Friday, April 20, 2007

Peace at the end of a dark week

In a week askew with tragedy in Virginia — and yet again in Iraq, our Friday evening peace vigil at Sunset Boulevard and Capitol Highway seemed a kilter too.

The usual steadfast stream of evening commuters motored by, of course. Because the spring sun was still bright in a clear sky, I paid closer attention to what the home-bound drivers were doing behind their wheels.

Free of slapping windshield wipers and dapples of rain, they too seemed more aware of us, the eleven peace vigilers staked out on the four corners of Hillsdale’s busiest intersection.

We got more honks than usual—easy toots for peace.

Across the street, the coltish ballerinas pranced and pirouetted behind the glass doors of the old garage turned modern dance studio.

A few high school guys, a military recruiter’s dream, hung out at the Union 76 gas station/food mart. Once, 10 years ago, a real mechanic changed oil and filters there; he didn’t sell lattés and Doritos.

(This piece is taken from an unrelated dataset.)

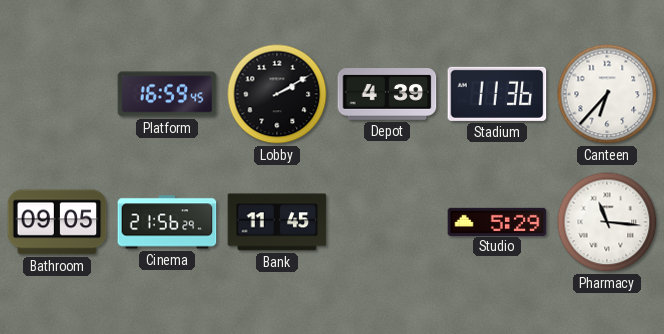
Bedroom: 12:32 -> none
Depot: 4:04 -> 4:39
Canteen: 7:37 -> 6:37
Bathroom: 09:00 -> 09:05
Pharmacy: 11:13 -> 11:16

We, largely a gray-haired lot, brandished our peace signs so that the loitering boys wouldn’t have to fight for oil and Union 76 in some distant, searing desert.

We got a lot of support from passers-by, but a burly, goggled biker on a growling, bronze and buff Harley flipped me off with a raised, black-leathered middle finger.

Glad he saw me, I thought.

No, the truly dangerous commuters were the multi-taskers on cell-phones who felt compelled to talk AND flash us the V—with the one remaining hand that should have been on the wheel.

The sign in front of the high school announced that the “community clean-up” scheduled for tomorrow has been canceled. No room on the sign for a reason. Could our community, like an oven, now be self-cleaning? If only.

The best news is that Jerrod, the Hillsdale Marine stationed in Iraq, is wending his way home aboard a ship cruising to Australia.

I got the word from his grandmother, a vigil regular. Safe though Jerrod is, she continues to come, hoisting the “Honk for Peace” sign I gave her back in February when 6 p.m. was dark and cold and sodden.

Her presence inspires us to keep our Friday vigil at Sunset and Capitol, to insist that all our Jerrods—and Janes—be brought home in the name of peace.